Note that this is only a policy sample, and you can include additional fields in yours if necessary. Remember that this is an official company document and create it accordingly.
Insurance as a Safety Net
Sexual harassment cases affect not only the victim but each and every one of your staff. Even though your focus is on protecting your employees, you should also consider protecting yourself and your business.
If your employee thinks you haven’t done enough to protect them and create a safe working environment, they may decide to sue the company. In case of a lawsuit related to employment-related misconduct, an insurance policy that would best respond to the claim is employment practices liability insurance policy.
This policy excludes bodily injury, but it covers the claims of sexual harassment, workplace discrimination, or failure to promote, for example. It will also pay for the legal costs of defending the claim, as well as potential awarded damages.

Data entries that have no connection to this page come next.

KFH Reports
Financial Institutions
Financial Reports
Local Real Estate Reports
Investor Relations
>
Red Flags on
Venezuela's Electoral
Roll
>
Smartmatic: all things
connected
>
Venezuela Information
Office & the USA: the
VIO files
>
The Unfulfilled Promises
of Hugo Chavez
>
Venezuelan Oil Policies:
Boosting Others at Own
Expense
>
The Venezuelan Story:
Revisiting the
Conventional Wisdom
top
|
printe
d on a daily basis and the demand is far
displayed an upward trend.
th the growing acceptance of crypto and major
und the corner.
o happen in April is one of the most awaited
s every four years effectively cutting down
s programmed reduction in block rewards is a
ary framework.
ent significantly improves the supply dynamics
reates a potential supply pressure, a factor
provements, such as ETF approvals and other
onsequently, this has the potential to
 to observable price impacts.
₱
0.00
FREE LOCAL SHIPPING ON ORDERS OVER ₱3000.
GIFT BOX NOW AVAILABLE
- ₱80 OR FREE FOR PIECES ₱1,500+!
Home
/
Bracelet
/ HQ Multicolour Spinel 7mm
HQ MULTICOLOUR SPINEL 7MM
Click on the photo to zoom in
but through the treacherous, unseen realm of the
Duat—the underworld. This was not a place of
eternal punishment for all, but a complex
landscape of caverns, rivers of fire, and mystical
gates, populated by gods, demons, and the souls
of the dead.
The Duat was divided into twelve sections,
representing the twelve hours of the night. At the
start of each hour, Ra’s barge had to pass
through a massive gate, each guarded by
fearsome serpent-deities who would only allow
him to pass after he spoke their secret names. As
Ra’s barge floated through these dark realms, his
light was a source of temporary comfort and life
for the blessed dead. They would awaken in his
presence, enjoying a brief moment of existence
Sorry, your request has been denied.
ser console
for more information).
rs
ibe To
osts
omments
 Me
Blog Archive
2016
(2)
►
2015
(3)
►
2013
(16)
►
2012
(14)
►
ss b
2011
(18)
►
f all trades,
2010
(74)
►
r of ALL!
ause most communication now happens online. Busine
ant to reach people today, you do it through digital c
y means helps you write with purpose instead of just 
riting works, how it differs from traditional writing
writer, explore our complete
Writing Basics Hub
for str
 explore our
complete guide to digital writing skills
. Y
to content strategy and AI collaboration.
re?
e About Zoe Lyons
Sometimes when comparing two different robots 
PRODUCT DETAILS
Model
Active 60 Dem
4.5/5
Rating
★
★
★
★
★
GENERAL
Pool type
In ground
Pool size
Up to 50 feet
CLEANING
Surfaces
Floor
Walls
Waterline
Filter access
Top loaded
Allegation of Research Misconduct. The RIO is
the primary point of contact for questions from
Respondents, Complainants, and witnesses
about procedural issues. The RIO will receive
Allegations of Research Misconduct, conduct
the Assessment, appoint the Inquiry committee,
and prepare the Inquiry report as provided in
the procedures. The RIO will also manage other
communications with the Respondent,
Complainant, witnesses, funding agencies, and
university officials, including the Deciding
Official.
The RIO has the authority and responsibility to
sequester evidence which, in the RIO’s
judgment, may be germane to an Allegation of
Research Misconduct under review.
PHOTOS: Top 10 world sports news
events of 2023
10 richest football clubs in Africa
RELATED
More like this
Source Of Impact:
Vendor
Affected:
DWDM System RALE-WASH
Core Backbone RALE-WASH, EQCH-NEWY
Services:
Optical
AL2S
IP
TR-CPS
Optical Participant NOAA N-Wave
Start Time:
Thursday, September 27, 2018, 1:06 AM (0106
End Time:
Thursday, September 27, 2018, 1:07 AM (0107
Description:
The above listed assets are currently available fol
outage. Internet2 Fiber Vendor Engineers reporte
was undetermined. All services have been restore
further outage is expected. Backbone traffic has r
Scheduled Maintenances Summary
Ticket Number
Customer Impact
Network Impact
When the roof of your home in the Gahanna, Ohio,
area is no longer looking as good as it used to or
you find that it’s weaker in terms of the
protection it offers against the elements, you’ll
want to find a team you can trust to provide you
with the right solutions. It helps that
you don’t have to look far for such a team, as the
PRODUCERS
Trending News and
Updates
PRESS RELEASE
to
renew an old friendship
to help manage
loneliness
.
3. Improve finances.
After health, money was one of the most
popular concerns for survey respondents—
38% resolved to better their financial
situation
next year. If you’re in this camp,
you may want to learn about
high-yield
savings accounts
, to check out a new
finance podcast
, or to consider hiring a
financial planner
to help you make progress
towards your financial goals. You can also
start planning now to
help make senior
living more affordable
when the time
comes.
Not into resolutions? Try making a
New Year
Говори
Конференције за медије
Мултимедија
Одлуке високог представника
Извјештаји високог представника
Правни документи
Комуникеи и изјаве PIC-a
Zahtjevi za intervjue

Your employee can also accuse the management team of mishandling the investigation process and not devoting enough attention to the case. The executives would then be personally liable for their lack of action, and the insurance policy that would help with their legal defense and damages is the directors and officers (D&O) insurance policy.
If you don’t have these insurance policies in place, consider obtaining them bundled in our management liability package policy to avoid any gaps in coverage.
Companies worldwide are becoming increasingly familiar with the importance of finding effective solutions and creating frameworks to combat sexual harassment in the workplace.